Lost in the fierce debate over Hagel’s views on Israel was the fact that AIPAC had maintained a working relationship with him during his two terms in the U.S. Senate and in his many years of public service. As an influential Senator on foreign policy issues, the pro-Israel lobby kept in touch with Hagel through AIPAC lobbyists in Washington and through activists, known as “key contacts” from his home state of Nebraska. “It wasn’t a love relationship, but there was also not much enmity,” said Rosen.

Representatives of the Israeli embassy in Washington also kept in touch with Hagel while he was in the Senate and, more recently, as his name emerged on President Obama’s shortlist for defense secretary. “This is a position with huge importance for us,” said an Israeli diplomat, “naturally we wish to be in good ties with him.”

The pro-Israel lobby’s daily interaction with the Pentagon is usually conducted on working levels. Few issues rarely rise to the defense secretary’s level. The last major disagreement was over former president George W. Bush’s refusal to sell Israel heavy bunker-buster bombs, fearing Israel might use the ammunition to attack Iran. Recent years have seen little friction between the Israeli and American defense establishments.

Even limiting arms sales to Arab nations, a cause that pro-Israel advocates spent much of their energy on two decades ago, has subsided in recent years.

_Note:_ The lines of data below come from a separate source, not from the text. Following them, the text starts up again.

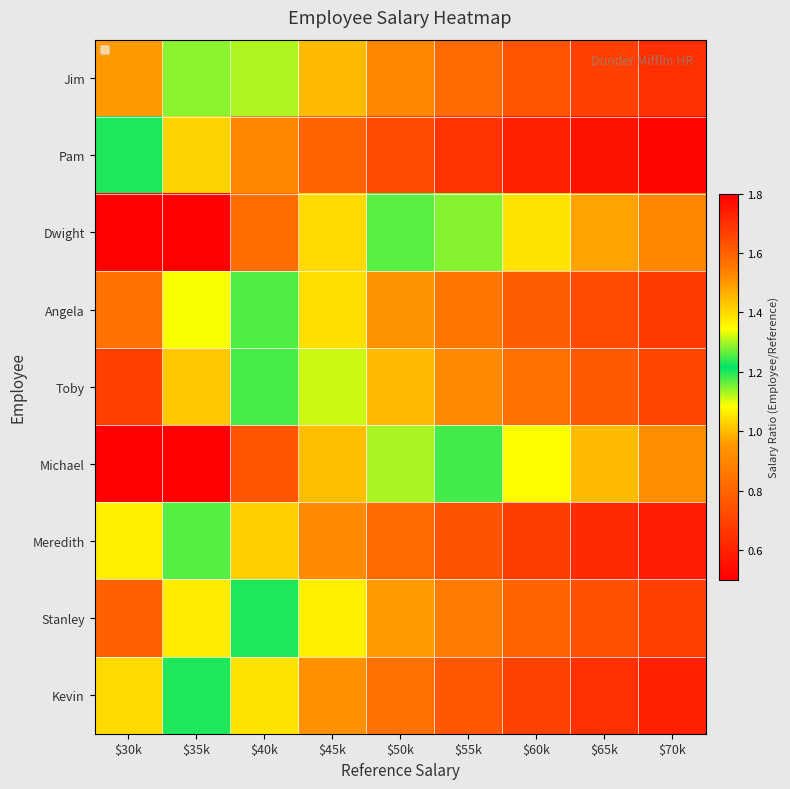

Reading left to right, list all the values displayed in this chart.

Jim: $30k=1.5	$35k=1.3	$40k=1.1	$45k=1.0	$50k=0.9	$55k=0.8	$60k=0.8	$65k=0.7	$70k=0.6
Pam: $30k=1.2	$35k=1.0	$40k=0.9	$45k=0.8	$50k=0.7	$55k=0.7	$60k=0.6	$65k=0.6	$70k=0.5
Dwight: $30k=2.1	$35k=1.8	$40k=1.6	$45k=1.4	$50k=1.3	$55k=1.1	$60k=1.1	$65k=1.0	$70k=0.9
Angela: $30k=1.6	$35k=1.3	$40k=1.2	$45k=1.0	$50k=0.9	$55k=0.9	$60k=0.8	$65k=0.7	$70k=0.7
Toby: $30k=1.7	$35k=1.4	$40k=1.2	$45k=1.1	$50k=1.0	$55k=0.9	$60k=0.8	$65k=0.8	$70k=0.7
Michael: $30k=2.2	$35k=1.9	$40k=1.6	$45k=1.4	$50k=1.3	$55k=1.2	$60k=1.1	$65k=1.0	$70k=0.9
Meredith: $30k=1.4	$35k=1.2	$40k=1.0	$45k=0.9	$50k=0.8	$55k=0.7	$60k=0.7	$65k=0.6	$70k=0.6
Stanley: $30k=1.6	$35k=1.4	$40k=1.2	$45k=1.1	$50k=1.0	$55k=0.9	$60k=0.8	$65k=0.7	$70k=0.7
Kevin: $30k=1.4	$35k=1.2	$40k=1.1	$45k=0.9	$50k=0.8	$55k=0.8	$60k=0.7	$65k=0.6	$70k=0.6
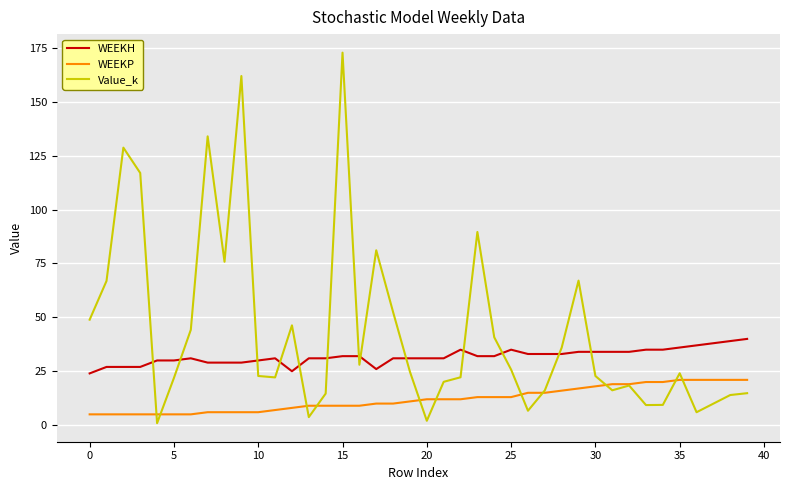

Which series has the largest total across all categories?

Value_k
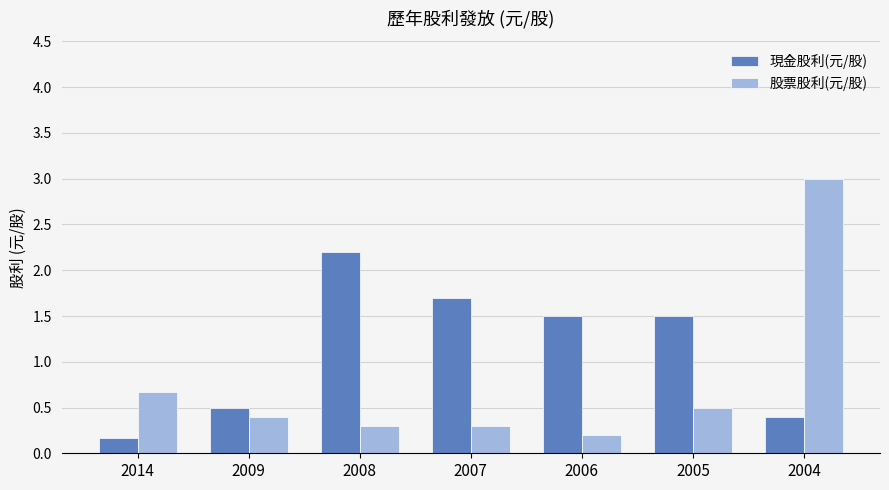

At how many categories does at least one series exceed 2?

2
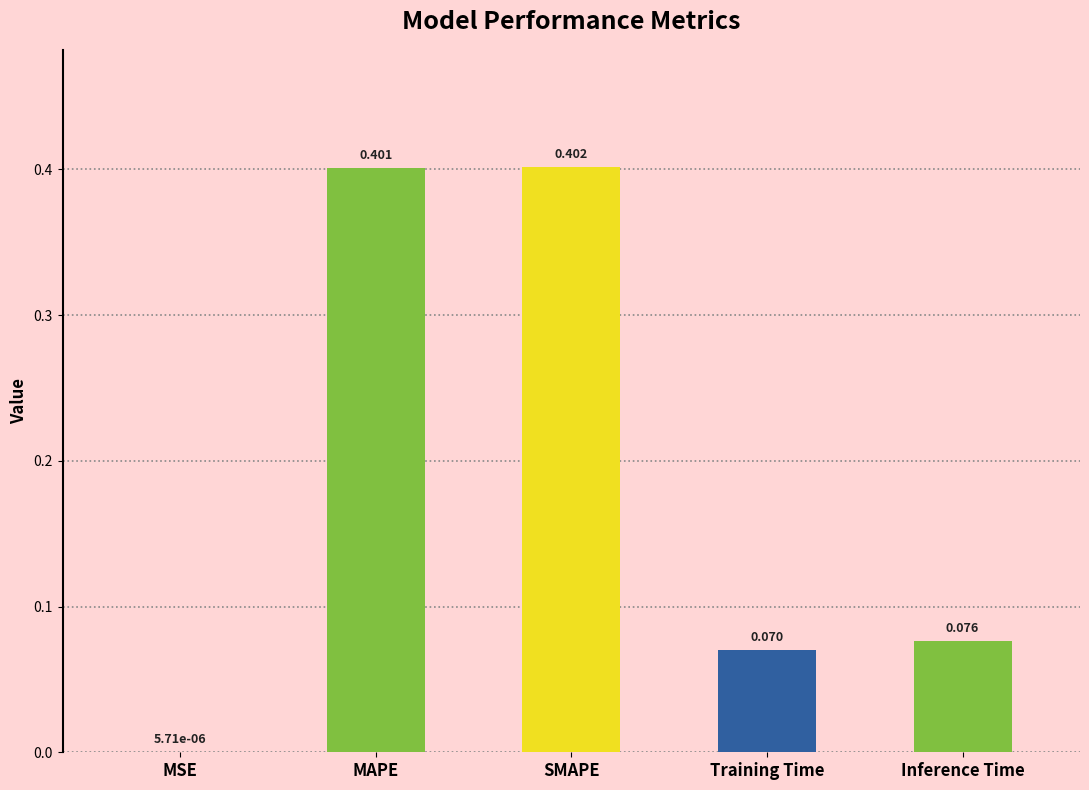

Where is the data nearest to the value 0?

MSE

Israel and its supporters in the United States now view arms deals with Gulf countries as a counterweight to Iran’s growing influence in the region.

While AIPAC does the heavy lifting on specific legislative issues and on details of arms sales, most major Jewish groups try to maintain a close relationship with top Pentagon officials, usually discussing the broader issues of Israel’s defense challenges in the region. “I remember once,” Zakheim recalled, “the secretary of the Air Force told me he just met with a Jewish organization but could not remember which initials they were.”